Deux victoires de rang d'un côté, deux défaites de l'autre (toutes compétitions confondues). Une deuxième place d'un côté en Top 14, une antépénultième de l'autre. Le Racing 92 et la Section paloise n'ont pas le même parcours, pas les mêmes moyens financiers (environ 24 millions pour les Parisiens, 17 pour les Béarnais), mais les deux clubs ont profité de l'été pour attirer des All Blacks, futurs champions du monde. En région parisienne, c'est la star absolue, Dan Carter, qui a posé ses valises la semaine dernière et a débuté l'entraînement cette semaine. A Pau, c'est Colin Slade, son remplaçant chez les Néo-Zélandais, qui est arrivé à la mi-novembre, et également Conrad Smith, l'un des meilleurs centres du monde pas encore en France. Sur les trois recrues, une seule sera sur le terrain du stade du Hameau: Slade.

L'ambition de construire à Pau

A 28 ans, l'ancien joueur des Crusaders sera la seule nouvelle star de la partie. Il n'aura pas la joie de jouer aux côtés de Smith, ni dé défier Carter pas plus que l'ancien All Black Rokocoko, laissé au repos chez les Franciliens. Tout juste pourra-t-il parler avec Chris Masoe, un ancien de la maison "Black", retraité international avant même que ne débute celle du natif de Christchurch.
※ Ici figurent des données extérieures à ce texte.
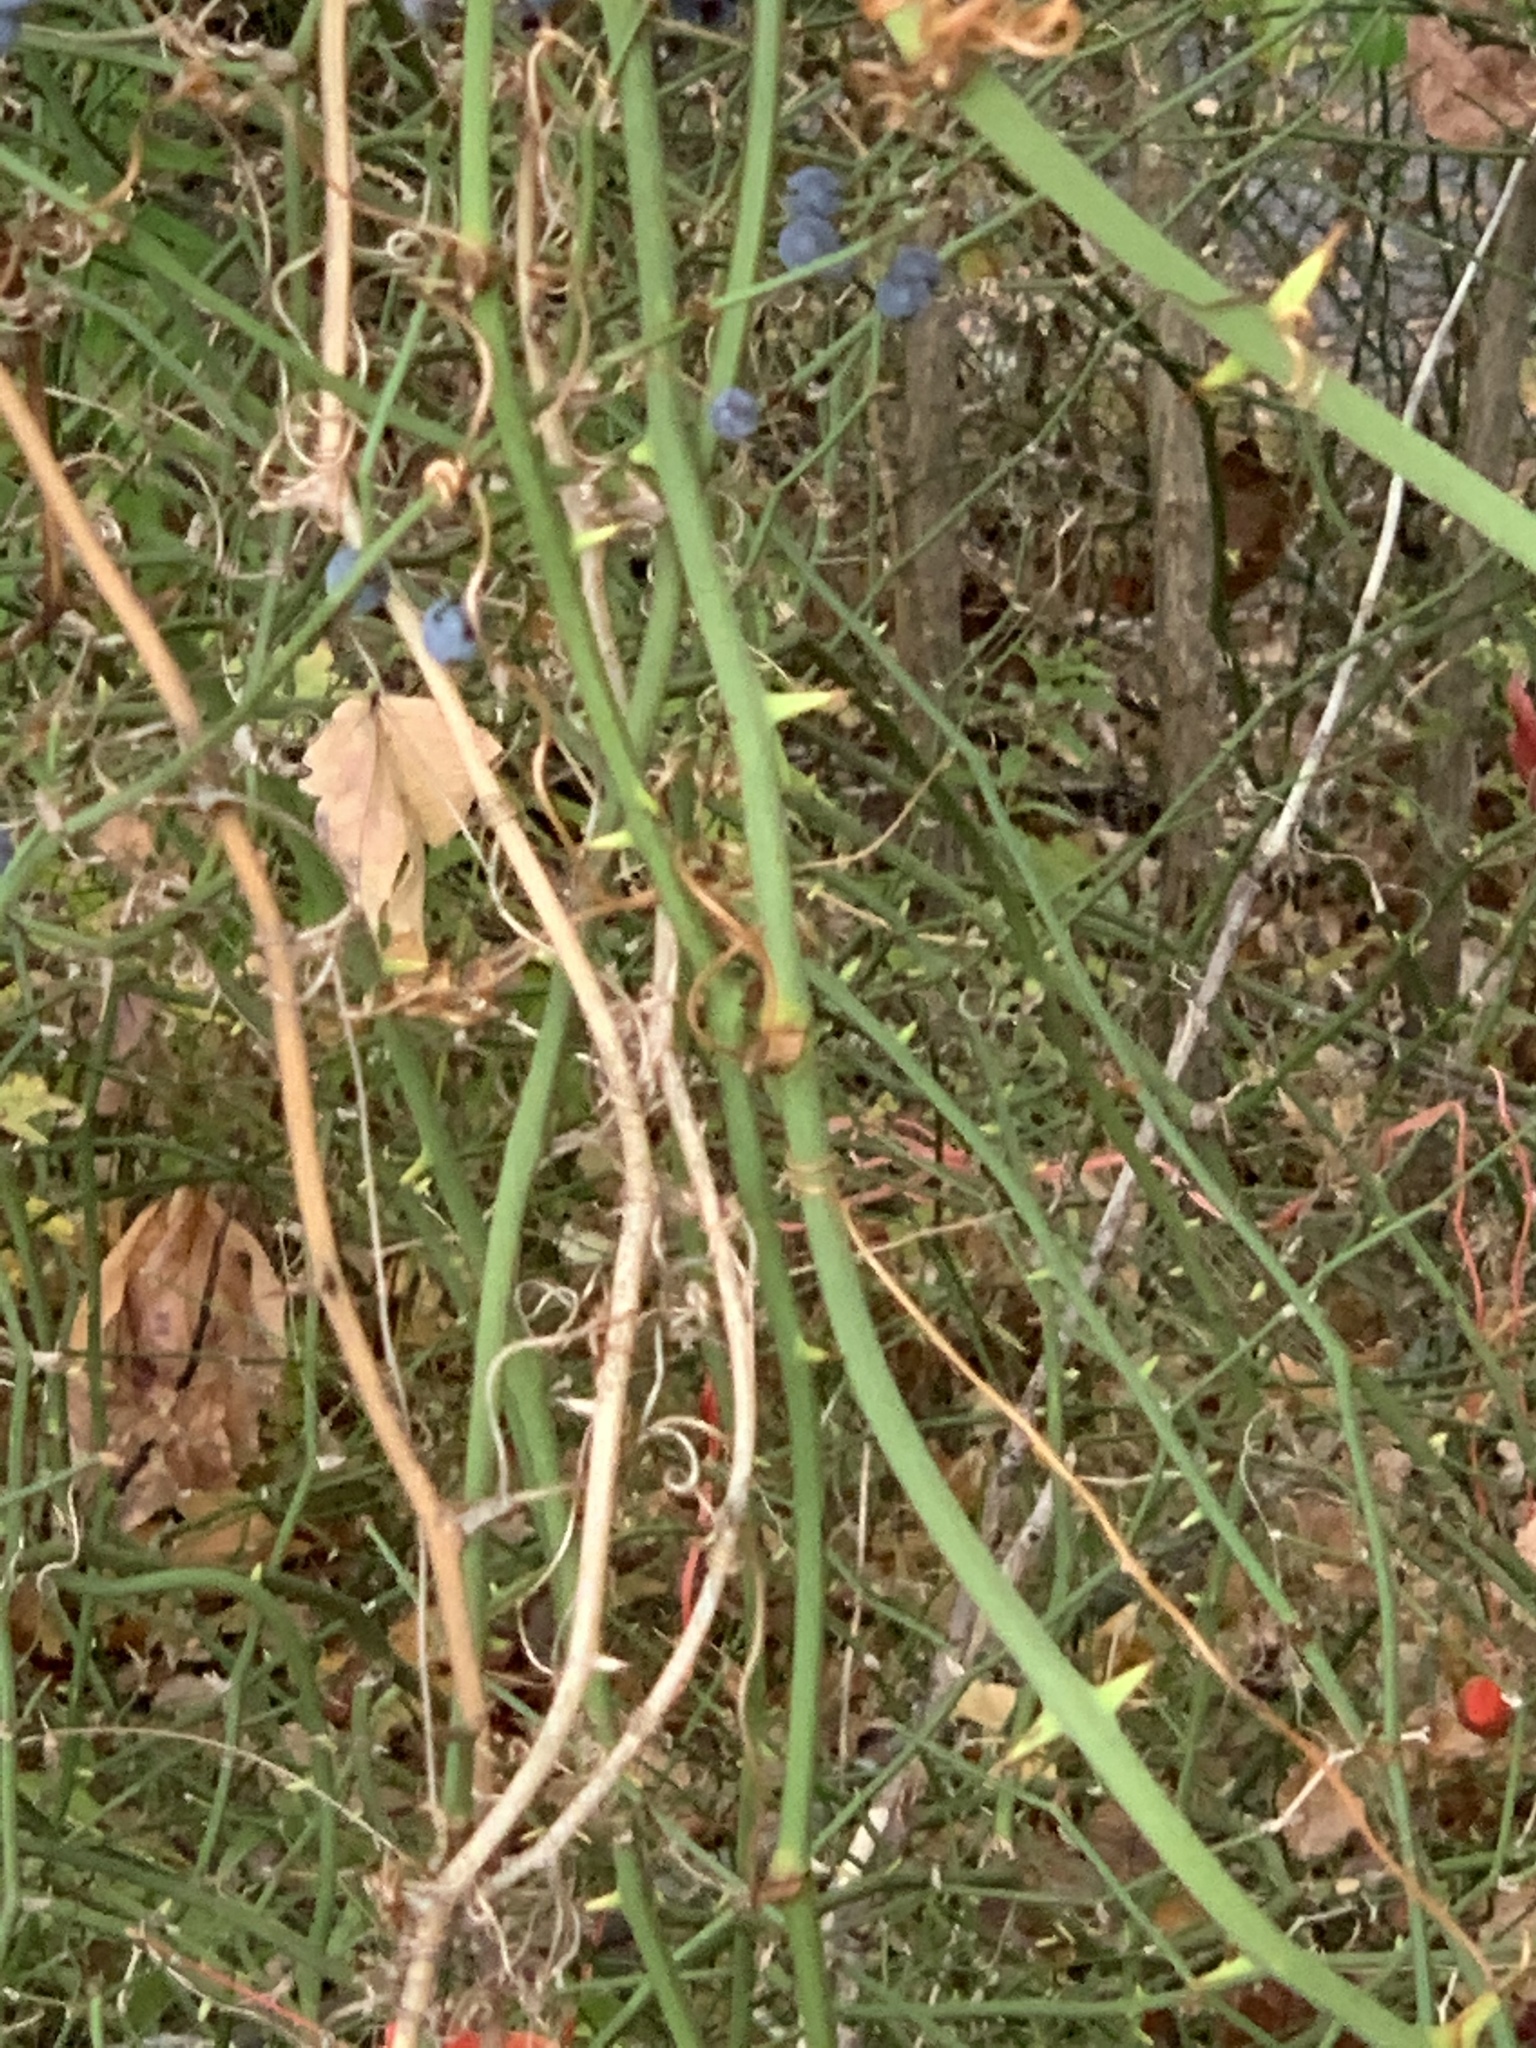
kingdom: Plantae
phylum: Tracheophyta
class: Liliopsida
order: Liliales
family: Smilacaceae
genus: Smilax
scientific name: Smilax rotundifolia
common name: Bullbriar
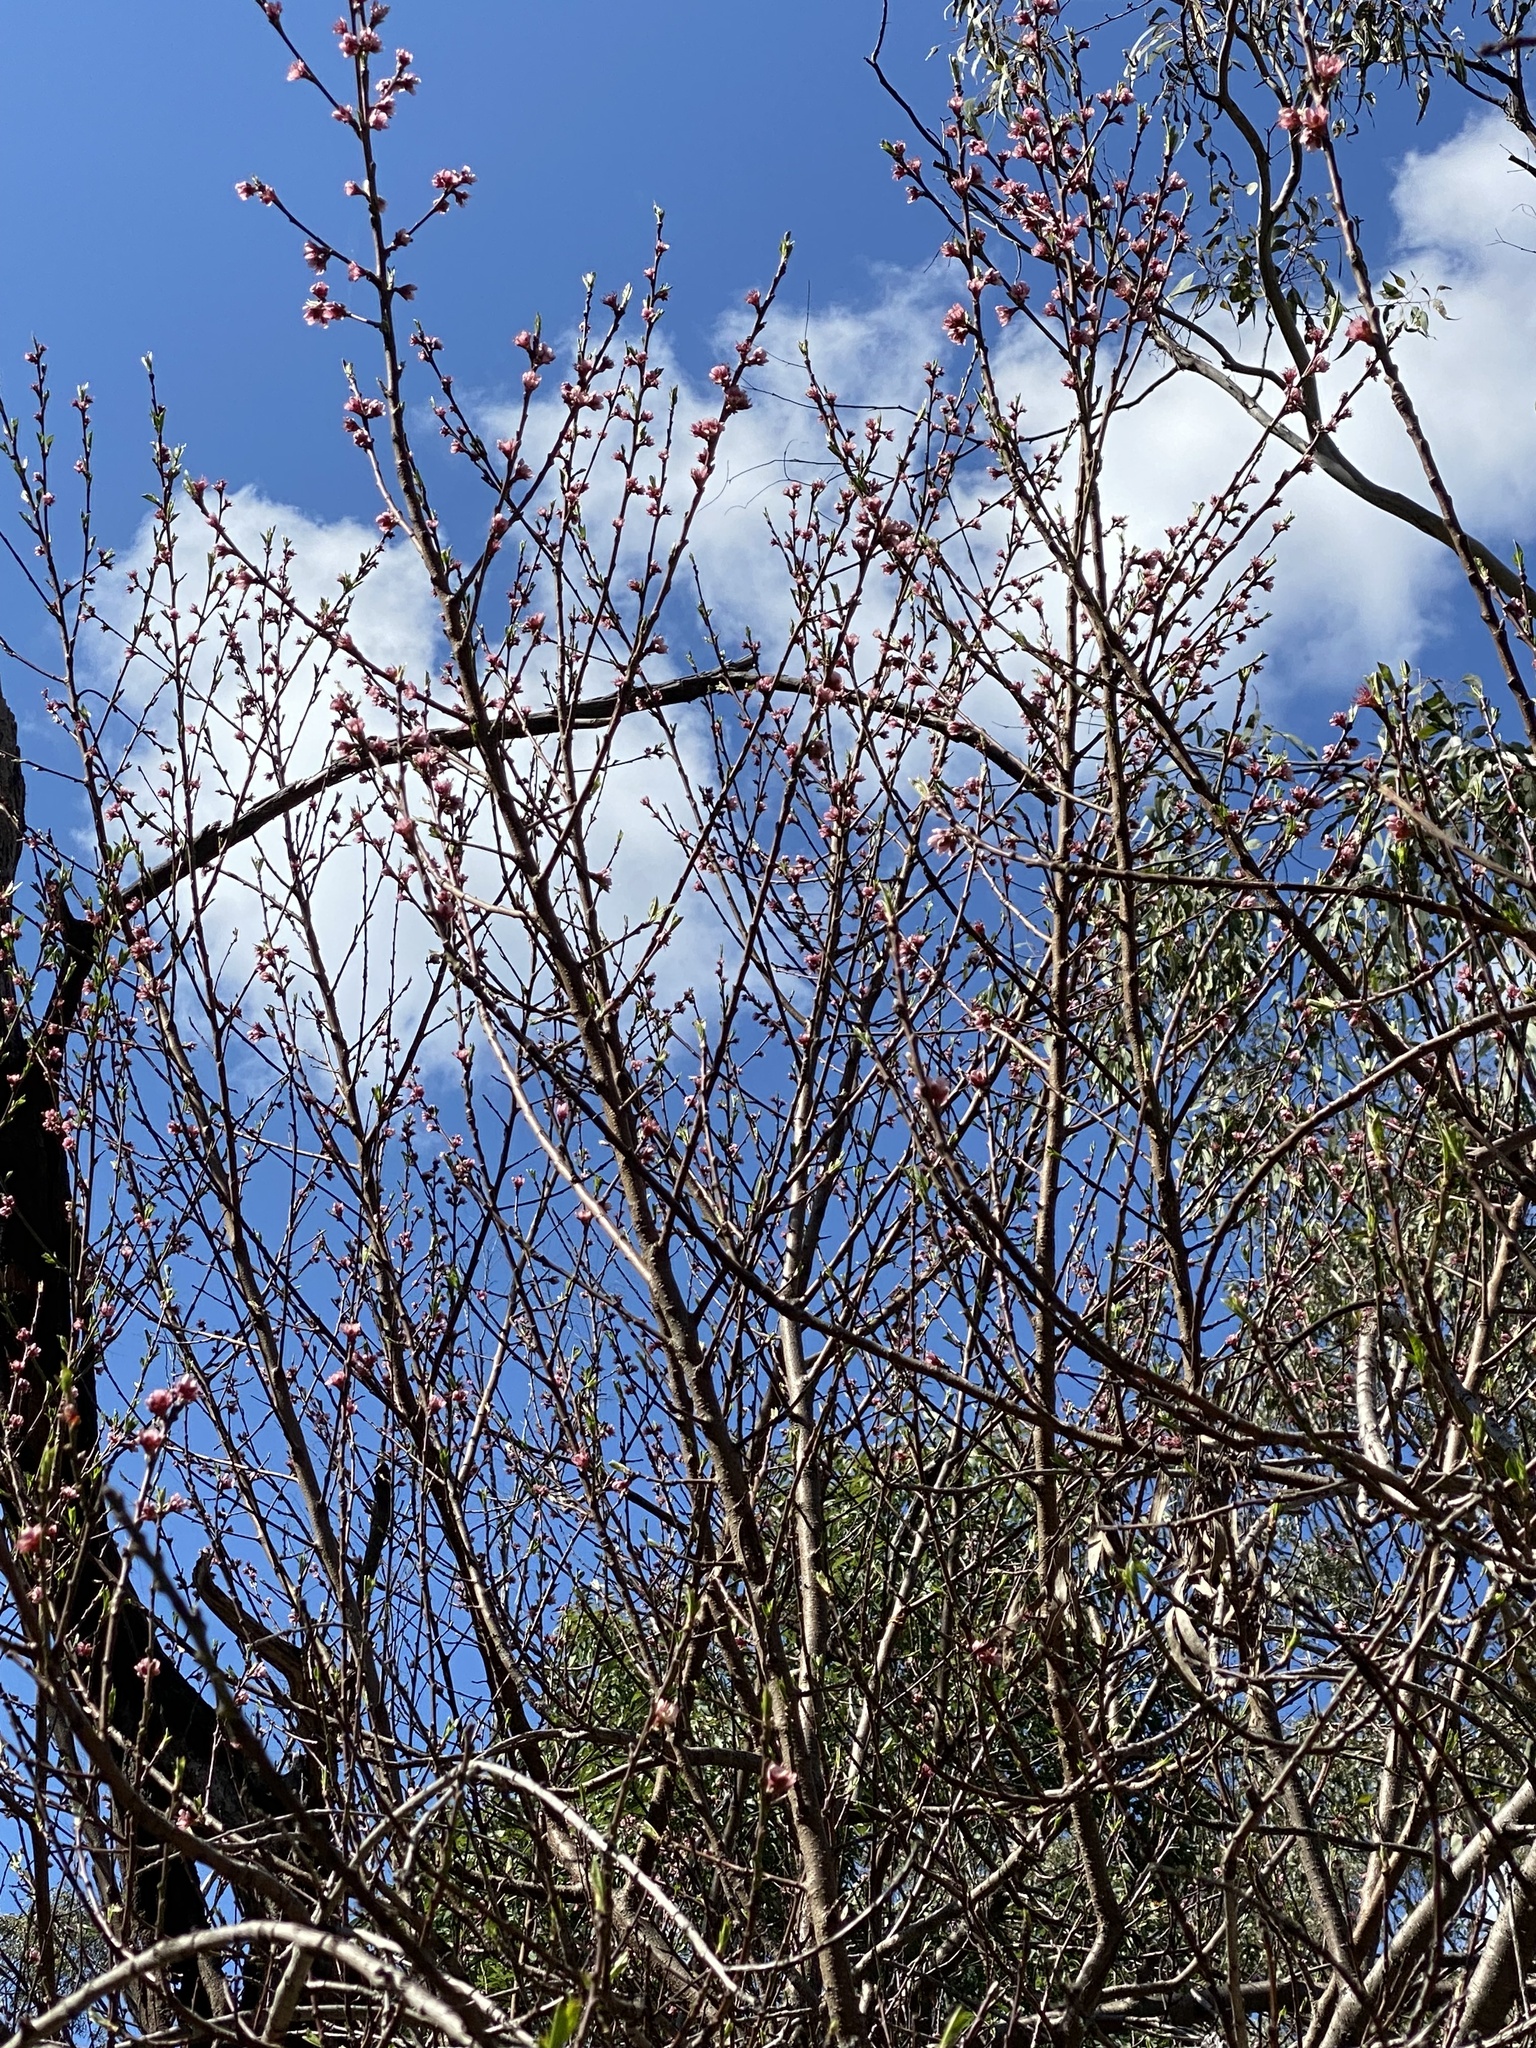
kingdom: Plantae
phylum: Tracheophyta
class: Magnoliopsida
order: Rosales
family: Rosaceae
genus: Prunus
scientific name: Prunus persica
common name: Peach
Arrivé à la mi-novembre à Pau, Slade a eu le temps de s'acclimater, de s'intégrer. "A partir du 1er décembre, il sera totalement opérationnel", disait alors Simon Mannix lors de  sa présentation à la presse. Et le 4, il va endosser le maillot de la Section pour la première fois. Il expliquait que venir à Pau avait été dicté par le "challenge de construire quelque chose dans le club. A 28 ans, j'ai encore de belles années de rugby devant moi." La première pierre de cette construction, il va la poser face aux Racingmen, qui joueront sans leur capitaine Szarzewski, les 2e lignes van der Merwe et Charteris, ni Rokockoko. 

"Contre le Racing qui est une des meilleures équipes d'Europe, on sait ce  qui nous attend et tant mieux. C'est un match idéal après ce que l'on a vécu à  Bordeaux, cela simplifie les choses", positive Mannix, ancien adjoint de Pierre Berbizier au Racing. Les Palois devront notamment fermer les vannes en défense, eux qui  possèdent la deuxième défense la plus poreuse du Top 14 avec quasiment 30  points encaissés par match en moyenne (près de 40 en déplacement). "Slade est frais physiquement, son temps d'adaptation a été très court mais  il y a eu une volonté commune de l'intégrer rapidement. C'est un poste clé et  il a une bonne compréhension du jeu", commente Mannix. A lui de montrer le bon chemin à ses coéquipiers.